The records below are to be copied exactly, with every picture left out.
::::::::
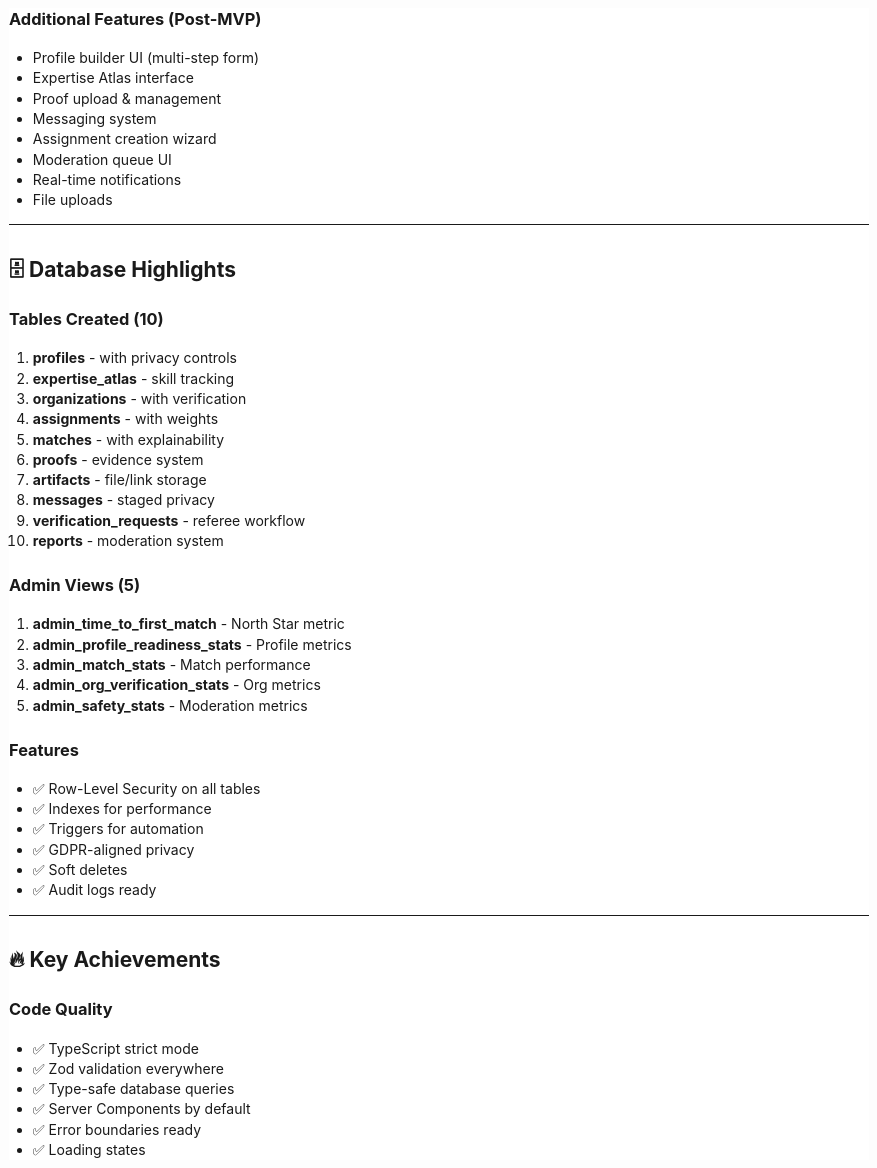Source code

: ### **Additional Features (Post-MVP)**
- Profile builder UI (multi-step form)
- Expertise Atlas interface
- Proof upload & management
- Messaging system
- Assignment creation wizard
- Moderation queue UI
- Real-time notifications
- File uploads

---

## 🗄️ **Database Highlights**

### Tables Created (10)
1. **profiles** - with privacy controls
2. **expertise_atlas** - skill tracking
3. **organizations** - with verification
4. **assignments** - with weights
5. **matches** - with explainability
6. **proofs** - evidence system
7. **artifacts** - file/link storage
8. **messages** - staged privacy
9. **verification_requests** - referee workflow
10. **reports** - moderation system

### Admin Views (5)
1. **admin_time_to_first_match** - North Star metric
2. **admin_profile_readiness_stats** - Profile metrics
3. **admin_match_stats** - Match performance
4. **admin_org_verification_stats** - Org metrics
5. **admin_safety_stats** - Moderation metrics

### Features
- ✅ Row-Level Security on all tables
- ✅ Indexes for performance
- ✅ Triggers for automation
- ✅ GDPR-aligned privacy
- ✅ Soft deletes
- ✅ Audit logs ready

---

## 🔥 **Key Achievements**

### **Code Quality**
- ✅ TypeScript strict mode
- ✅ Zod validation everywhere
- ✅ Type-safe database queries
- ✅ Server Components by default
- ✅ Error boundaries ready
- ✅ Loading states
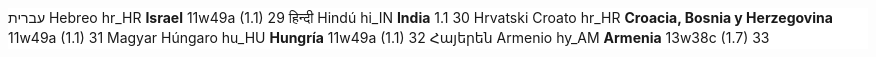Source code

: <td style="text-align:right">עברית
</td>
<td>Hebreo
</td>
<td>hr_HR
</td>
<td><b>Israel</b>
</td>
<td>11w49a (1.1)
</td></tr>
<tr>
<th scope="row" style="height: 50px">29
</th>
<td>हिन्दी
</td>
<td>Hindú
</td>
<td>hi_IN
</td>
<td><b>India</b>
</td>
<td>1.1
</td></tr>
<tr>
<th scope="row" style="height: 50px">30
</th>
<td>Hrvatski
</td>
<td>Croato
</td>
<td>hr_HR
</td>
<td><b>Croacia, Bosnia y Herzegovina</b>
</td>
<td>11w49a (1.1)
</td></tr>
<tr>
<th scope="row" style="height: 50px">31
</th>
<td>Magyar
</td>
<td>Húngaro
</td>
<td>hu_HU
</td>
<td><b>Hungría</b>
</td>
<td>11w49a (1.1)
</td></tr>
<tr>
<th scope="row" style="height: 50px">32
</th>
<td>Հայերեն
</td>
<td>Armenio
</td>
<td>hy_AM
</td>
<td><b>Armenia</b>
</td>
<td>13w38c (1.7)
</td></tr>
<tr>
<th scope="row" style="height: 50px">33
::::::::
- **COMPLETED TASK**
Source code

: ### **Additional Features (Post-MVP)**
- Profile builder UI (multi-step form)
- Expertise Atlas interface
- Proof upload & management
- Messaging system
- Assignment creation wizard
- Moderation queue UI
- Real-time notifications
- File uploads

---

## 🗄️ **Database Highlights**

### Tables Created (10)
1. **profiles** - with privacy controls
2. **expertise_atlas** - skill tracking
3. **organizations** - with verification
4. **assignments** - with weights
5. **matches** - with explainability
6. **proofs** - evidence system
7. **artifacts** - file/link storage
8. **messages** - staged privacy
9. **verification_requests** - referee workflow
10. **reports** - moderation system

### Admin Views (5)
1. **admin_time_to_first_match** - North Star metric
2. **admin_profile_readiness_stats** - Profile metrics
3. **admin_match_stats** - Match performance
4. **admin_org_verification_stats** - Org metrics
5. **admin_safety_stats** - Moderation metrics

### Features
- ✅ Row-Level Security on all tables
- ✅ Indexes for performance
- ✅ Triggers for automation
- ✅ GDPR-aligned privacy
- ✅ Soft deletes
- ✅ Audit logs ready

---

## 🔥 **Key Achievements**

### **Code Quality**
- ✅ TypeScript strict mode
- ✅ Zod validation everywhere
- ✅ Type-safe database queries
- ✅ Server Components by default
- ✅ Error boundaries ready
- ✅ Loading states
Source code

: <td style="text-align:right">עברית
</td>
<td>Hebreo
</td>
<td>hr_HR
</td>
<td><b>Israel</b>
</td>
<td>11w49a (1.1)
</td></tr>
<tr>
<th scope="row" style="height: 50px">29
</th>
<td>हिन्दी
</td>
<td>Hindú
</td>
<td>hi_IN
</td>
<td><b>India</b>
</td>
<td>1.1
</td></tr>
<tr>
<th scope="row" style="height: 50px">30
</th>
<td>Hrvatski
</td>
<td>Croato
</td>
<td>hr_HR
</td>
<td><b>Croacia, Bosnia y Herzegovina</b>
</td>
<td>11w49a (1.1)
</td></tr>
<tr>
<th scope="row" style="height: 50px">31
</th>
<td>Magyar
</td>
<td>Húngaro
</td>
<td>hu_HU
</td>
<td><b>Hungría</b>
</td>
<td>11w49a (1.1)
</td></tr>
<tr>
<th scope="row" style="height: 50px">32
</th>
<td>Հայերեն
</td>
<td>Armenio
</td>
<td>hy_AM
</td>
<td><b>Armenia</b>
</td>
<td>13w38c (1.7)
</td></tr>
<tr>
<th scope="row" style="height: 50px">33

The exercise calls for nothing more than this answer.